The X-ray is the second fun part. First, you wander a half mile or so to radiology. Radiology labs are always far away. I suspect they are concerned about leakage. Or explosions. Radiology is also the coldest place in the hospital. This makes all metal and plastic surfaces about the temperature of the average refrigerator interior. Your chest will verify this when they position you for the procedure. The radiologist also apologizes.
In the positioning, they make you push your shoulders unnaturally forward until they make contact with the metal or plastic and then tell you to relax your shoulders. No, I haven't figured out how to do that either.

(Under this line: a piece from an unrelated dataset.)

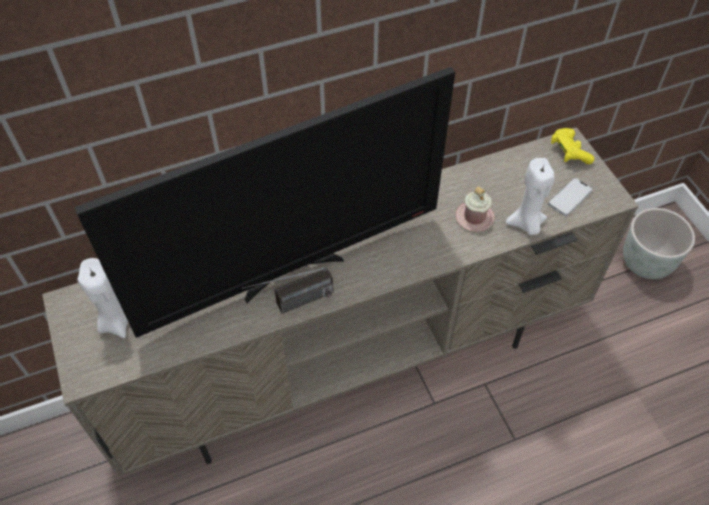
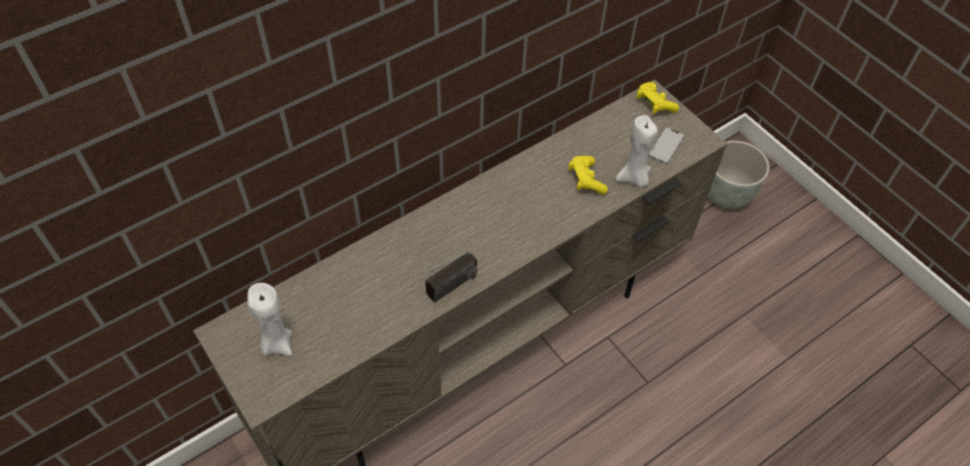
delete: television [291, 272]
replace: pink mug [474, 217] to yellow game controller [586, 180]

After everything is ready and you are in the most uncomfortable position possible for the body part being X-rayed, they dawdle for a bit while the real tech teaches the novice trainee what to do. After a couple of orders to take a breath and then hold it, they bombard you with radiation that your body isn't properly equipped to handle. Then they turn you sideways into another equally uncomfortable position and take another picture.
The above process is even more fun if they are trying to get a good 3 or 4 pictures of that broken bone you managed to sustain doing something stupid. Fortunately for me, I had no broken bones and the process was only mildly annoying.
You then get to wander back to the emergency room and sit in the examining cubicle for the remainder of the time. In my case, that would be another 2 hours of watching my blood pressure drift up and my oxygen saturation dip lower.
About 1 and 1/4 hours into that period the doctor, who had stopped in for a lengthy 15 seconds to check you out when you first got there and after the nurses were through with the vitals and swabs and forms to sign, returns to tell you he can't find anything really bad but will give you a couple of prescriptions for drugs that will likely do nothing, but will satisfy his deal with the drug companies, with the usual admonitions about not smoking (which you have told them you do not 3 or more times already).
And then all that is left is for you to pay the bill. Since I have health insurance, it will only cost me $75 to waste 3 hours of my life and get medication that will likely do nothing. Well, the medication will cost me more money at the drugstore so let's up that figure to $89.
I don't feel better either. But I did get a nifty blue surgical mask to keep for my very own.